[Assignment]:
Repeat the listing exactly, minus the pictures.

============

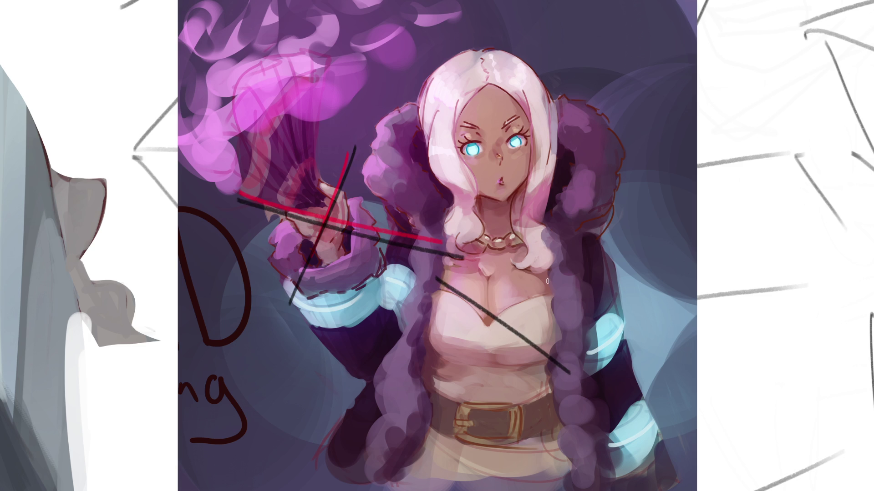
{"action": "left_click_drag", "start_coordinate": [547, 281], "coordinate": [397, 381]}
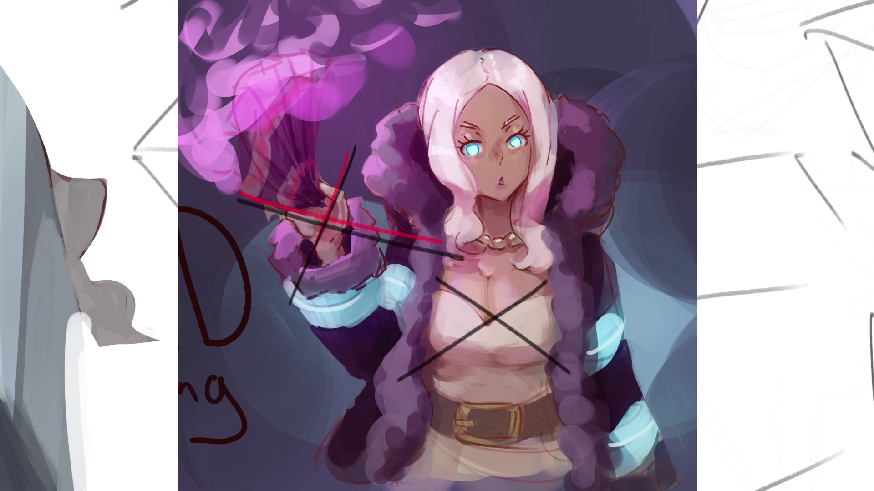
{"action": "key", "text": "ctrl+z"}
{"action": "key", "text": "ctrl+z"}
{"action": "key", "text": "ctrl+z"}
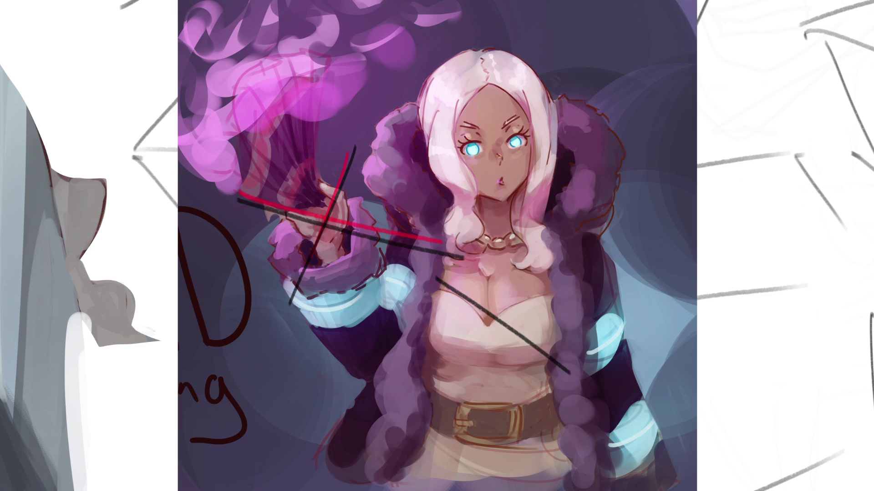
{"action": "key", "text": "ctrl+z"}
{"action": "key", "text": "ctrl+z"}
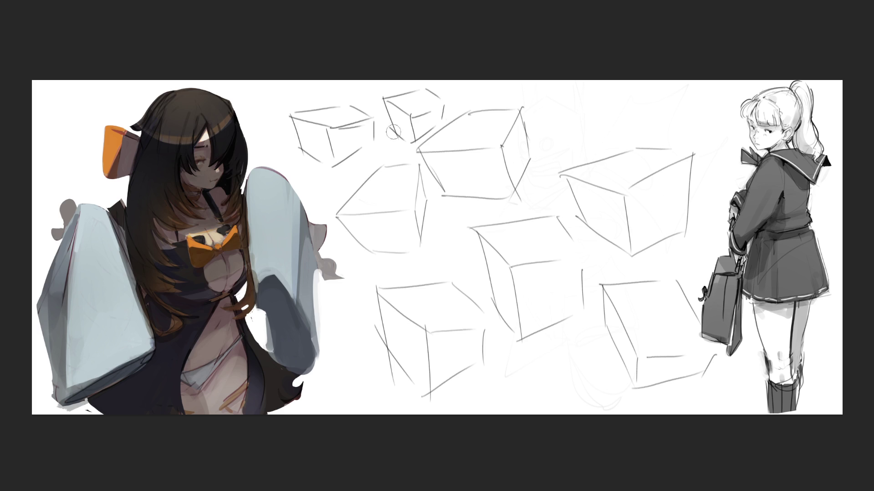
Erase the cube sketches from the middle, then handwrite 'Path' with an underline using a fine brush
{"action": "left_click_drag", "start_coordinate": [325, 137], "coordinate": [587, 150]}
{"action": "mouse_move", "coordinate": [640, 132]}
{"action": "left_mouse_down"}
{"action": "mouse_move", "coordinate": [654, 156]}
{"action": "mouse_move", "coordinate": [293, 214]}
{"action": "mouse_move", "coordinate": [552, 390]}
{"action": "left_mouse_up"}
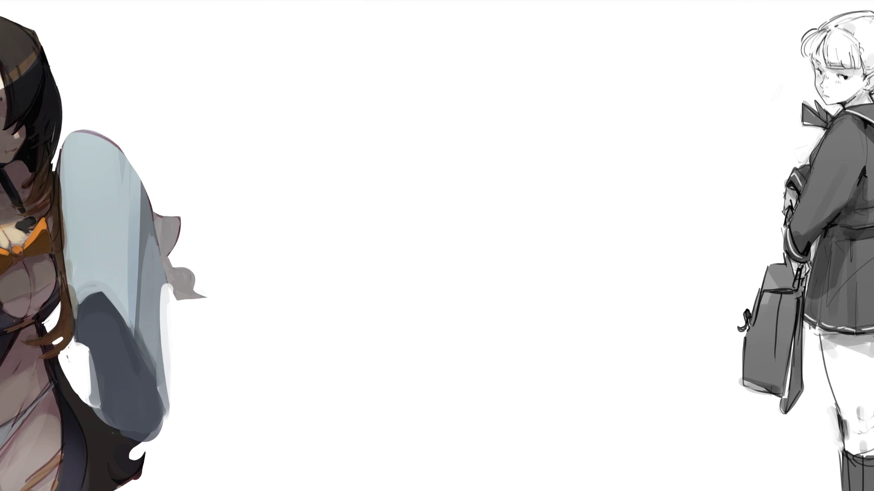
{"action": "key", "text": "bracketleft"}
{"action": "key", "text": "bracketleft"}
{"action": "key", "text": "bracketleft"}
{"action": "mouse_move", "coordinate": [258, 48]}
{"action": "left_mouse_down"}
{"action": "mouse_move", "coordinate": [276, 102]}
{"action": "mouse_move", "coordinate": [262, 40]}
{"action": "mouse_move", "coordinate": [263, 73]}
{"action": "left_mouse_up"}
{"action": "mouse_move", "coordinate": [306, 67]}
{"action": "left_mouse_down"}
{"action": "mouse_move", "coordinate": [293, 68]}
{"action": "mouse_move", "coordinate": [314, 78]}
{"action": "left_mouse_up"}
{"action": "mouse_move", "coordinate": [317, 27]}
{"action": "left_mouse_down"}
{"action": "mouse_move", "coordinate": [330, 68]}
{"action": "mouse_move", "coordinate": [331, 32]}
{"action": "left_mouse_up"}
{"action": "mouse_move", "coordinate": [332, 12]}
{"action": "left_mouse_down"}
{"action": "mouse_move", "coordinate": [344, 43]}
{"action": "mouse_move", "coordinate": [371, 60]}
{"action": "left_mouse_up"}
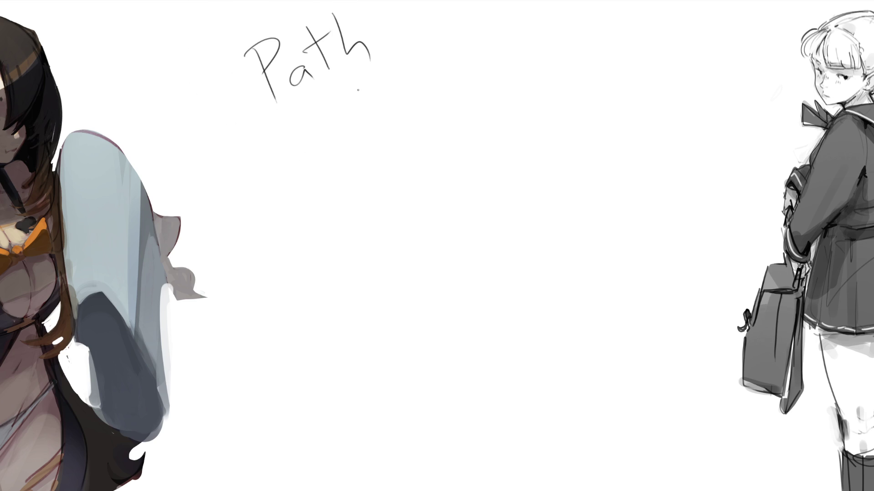
{"action": "left_click_drag", "start_coordinate": [230, 135], "coordinate": [453, 31]}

============

[Response for this exercise]:
{"action": "left_click_drag", "start_coordinate": [547, 281], "coordinate": [397, 381]}
{"action": "key", "text": "ctrl+z"}
{"action": "key", "text": "ctrl+z"}
{"action": "key", "text": "ctrl+z"}
{"action": "key", "text": "ctrl+z"}
{"action": "key", "text": "ctrl+z"}
Erase the cube sketches from the middle, then handwrite 'Path' with an underline using a fine brush
{"action": "left_click_drag", "start_coordinate": [325, 137], "coordinate": [587, 150]}
{"action": "mouse_move", "coordinate": [640, 132]}
{"action": "left_mouse_down"}
{"action": "mouse_move", "coordinate": [654, 156]}
{"action": "mouse_move", "coordinate": [293, 214]}
{"action": "mouse_move", "coordinate": [552, 390]}
{"action": "left_mouse_up"}
{"action": "key", "text": "bracketleft"}
{"action": "key", "text": "bracketleft"}
{"action": "key", "text": "bracketleft"}
{"action": "mouse_move", "coordinate": [258, 48]}
{"action": "left_mouse_down"}
{"action": "mouse_move", "coordinate": [276, 102]}
{"action": "mouse_move", "coordinate": [262, 40]}
{"action": "mouse_move", "coordinate": [263, 73]}
{"action": "left_mouse_up"}
{"action": "mouse_move", "coordinate": [306, 67]}
{"action": "left_mouse_down"}
{"action": "mouse_move", "coordinate": [293, 68]}
{"action": "mouse_move", "coordinate": [314, 78]}
{"action": "left_mouse_up"}
{"action": "mouse_move", "coordinate": [317, 27]}
{"action": "left_mouse_down"}
{"action": "mouse_move", "coordinate": [330, 68]}
{"action": "mouse_move", "coordinate": [331, 32]}
{"action": "left_mouse_up"}
{"action": "mouse_move", "coordinate": [332, 12]}
{"action": "left_mouse_down"}
{"action": "mouse_move", "coordinate": [344, 43]}
{"action": "mouse_move", "coordinate": [371, 60]}
{"action": "left_mouse_up"}
{"action": "left_click_drag", "start_coordinate": [230, 135], "coordinate": [453, 31]}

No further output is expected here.